- To-do item
Gather each line below that contains the word "быть". Letter case must match.

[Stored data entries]
+ + +
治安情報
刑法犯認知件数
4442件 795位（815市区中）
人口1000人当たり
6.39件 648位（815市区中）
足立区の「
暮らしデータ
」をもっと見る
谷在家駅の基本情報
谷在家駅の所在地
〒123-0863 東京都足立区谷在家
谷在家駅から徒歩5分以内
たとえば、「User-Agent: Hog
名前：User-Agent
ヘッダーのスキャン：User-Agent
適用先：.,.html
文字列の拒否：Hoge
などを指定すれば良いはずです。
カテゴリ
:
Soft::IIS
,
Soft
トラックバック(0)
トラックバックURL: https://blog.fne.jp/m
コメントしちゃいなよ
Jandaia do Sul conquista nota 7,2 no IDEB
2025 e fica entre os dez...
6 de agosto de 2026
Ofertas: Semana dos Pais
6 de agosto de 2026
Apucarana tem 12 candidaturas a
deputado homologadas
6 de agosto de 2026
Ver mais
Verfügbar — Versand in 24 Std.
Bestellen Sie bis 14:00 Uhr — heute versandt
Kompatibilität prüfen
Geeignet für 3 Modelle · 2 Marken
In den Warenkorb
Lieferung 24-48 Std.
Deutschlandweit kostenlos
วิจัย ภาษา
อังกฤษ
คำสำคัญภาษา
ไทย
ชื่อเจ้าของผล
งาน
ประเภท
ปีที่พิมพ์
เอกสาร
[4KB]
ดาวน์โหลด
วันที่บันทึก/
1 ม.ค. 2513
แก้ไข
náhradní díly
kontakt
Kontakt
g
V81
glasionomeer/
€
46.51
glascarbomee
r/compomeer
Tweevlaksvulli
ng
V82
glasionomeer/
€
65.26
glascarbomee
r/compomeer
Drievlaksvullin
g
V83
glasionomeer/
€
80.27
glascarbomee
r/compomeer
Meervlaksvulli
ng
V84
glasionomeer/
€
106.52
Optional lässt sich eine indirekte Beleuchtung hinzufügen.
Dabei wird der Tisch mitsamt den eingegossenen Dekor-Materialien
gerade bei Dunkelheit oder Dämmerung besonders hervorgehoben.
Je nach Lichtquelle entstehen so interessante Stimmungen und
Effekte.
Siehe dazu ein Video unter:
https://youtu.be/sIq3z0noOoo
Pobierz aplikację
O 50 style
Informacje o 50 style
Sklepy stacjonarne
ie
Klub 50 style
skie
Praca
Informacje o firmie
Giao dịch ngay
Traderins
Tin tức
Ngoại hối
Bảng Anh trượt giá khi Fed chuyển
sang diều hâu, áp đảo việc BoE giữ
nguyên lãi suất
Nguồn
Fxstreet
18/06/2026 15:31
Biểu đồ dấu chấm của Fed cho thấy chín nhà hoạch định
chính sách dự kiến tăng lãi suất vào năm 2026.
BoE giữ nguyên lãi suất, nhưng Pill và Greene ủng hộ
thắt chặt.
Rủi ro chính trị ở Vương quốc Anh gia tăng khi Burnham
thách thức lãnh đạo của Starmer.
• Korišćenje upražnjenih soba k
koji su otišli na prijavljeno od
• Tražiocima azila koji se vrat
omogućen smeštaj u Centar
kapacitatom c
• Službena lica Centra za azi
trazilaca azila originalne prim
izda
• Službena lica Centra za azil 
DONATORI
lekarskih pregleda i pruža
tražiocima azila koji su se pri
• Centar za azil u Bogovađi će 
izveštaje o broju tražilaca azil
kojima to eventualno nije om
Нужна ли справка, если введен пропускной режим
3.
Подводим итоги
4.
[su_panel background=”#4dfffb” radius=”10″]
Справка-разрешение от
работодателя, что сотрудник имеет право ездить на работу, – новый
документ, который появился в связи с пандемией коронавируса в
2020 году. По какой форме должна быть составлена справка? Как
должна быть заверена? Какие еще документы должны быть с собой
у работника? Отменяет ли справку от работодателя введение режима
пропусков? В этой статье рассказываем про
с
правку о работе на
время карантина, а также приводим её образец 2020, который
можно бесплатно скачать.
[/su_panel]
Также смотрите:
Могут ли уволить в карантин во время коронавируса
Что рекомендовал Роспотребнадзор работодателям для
+ + +
- Result of this exercise
2020 году. По какой форме должна быть составлена справка? Как
должна быть заверена? Какие еще документы должны быть с собой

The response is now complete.